Prompt Management and Logging¶
System Prompts¶
- Define Ranger’s role, available tools, and policy rules.
- Keep it concise but authoritative.
- Optionally include few-shot examples for behavior.
User Guidance¶
- Provide a cheat sheet for phrasing requests.
- Encourage specificity in prompts.
Logging¶
- Log all interactions to a database (e.g., Baserow).
-
Review logs for:
-
Misunderstandings
- Hallucinations
- Performance
- User feedback (e.g., from Open-WebUI ratings)
Prompt Adjustments¶
- Refine system prompt for recurring issues.
- Add retry/correction logic in the core.
- Consider fine-tuning or model switching.

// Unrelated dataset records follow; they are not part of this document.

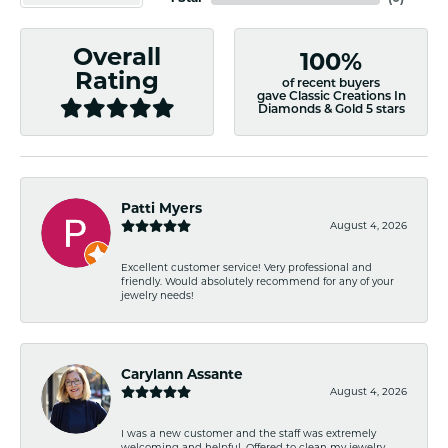
Overall
100%
Rating
of recent buyers
gave Classic Creations In
Diamonds & Gold 5 stars
Patti Myers
August 4, 2026
Excellent customer service! Very professional and
friendly. Would absolutely recommend for any of your
jewelry needs!
Carylann Assante
August 4, 2026
I was a new customer and the staff was extremely
welcoming and helpful. Offered to clean my jewelry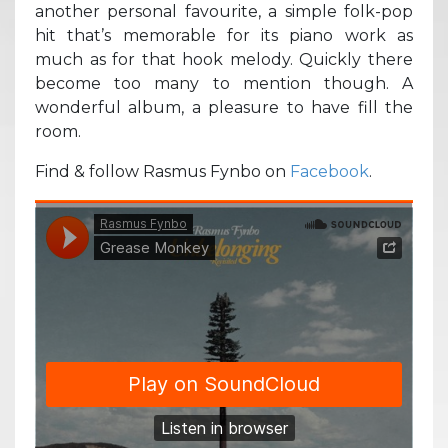
another personal favourite, a simple folk-pop
hit that’s memorable for its piano work as
much as for that hook melody. Quickly there
become too many to mention though. A
wonderful album, a pleasure to have fill the
room.
Find & follow Rasmus Fynbo on
Facebook
.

- Update MCP tool schemas for clarity.
Interfaces¶
Web Chat (Open-WebUI)¶
- Primary interface for most users.
- Supports multi-chat, permissions, and logs for AAR.
Command-Line (CLI)¶
- Use curl or scripts to call Ranger's OpenAI-compatible API:
curl http://localhost:5067/v1/chat/completions \
-H "Content-Type: application/json" \
-d '{"model": "Ranger", "messages": [{"role": "user", "content": "Summarize current range status."}]}'
n8n Workflows¶
- Trigger Ranger via HTTP webhooks or schedules.
- Automate summaries, monitoring, or downstream actions.
Direct API Integration¶
- Use Ranger as a backend in custom apps.
- Follows OpenAI API structure, so most SDKs work with just a base URL change.
This configuration and operations layer turns Ranger from a chatbot into a range-integrated orchestrator. Whether you're working via chat, script, or dashboard, the same AI logic applies—making it flexible and operational in any training environment.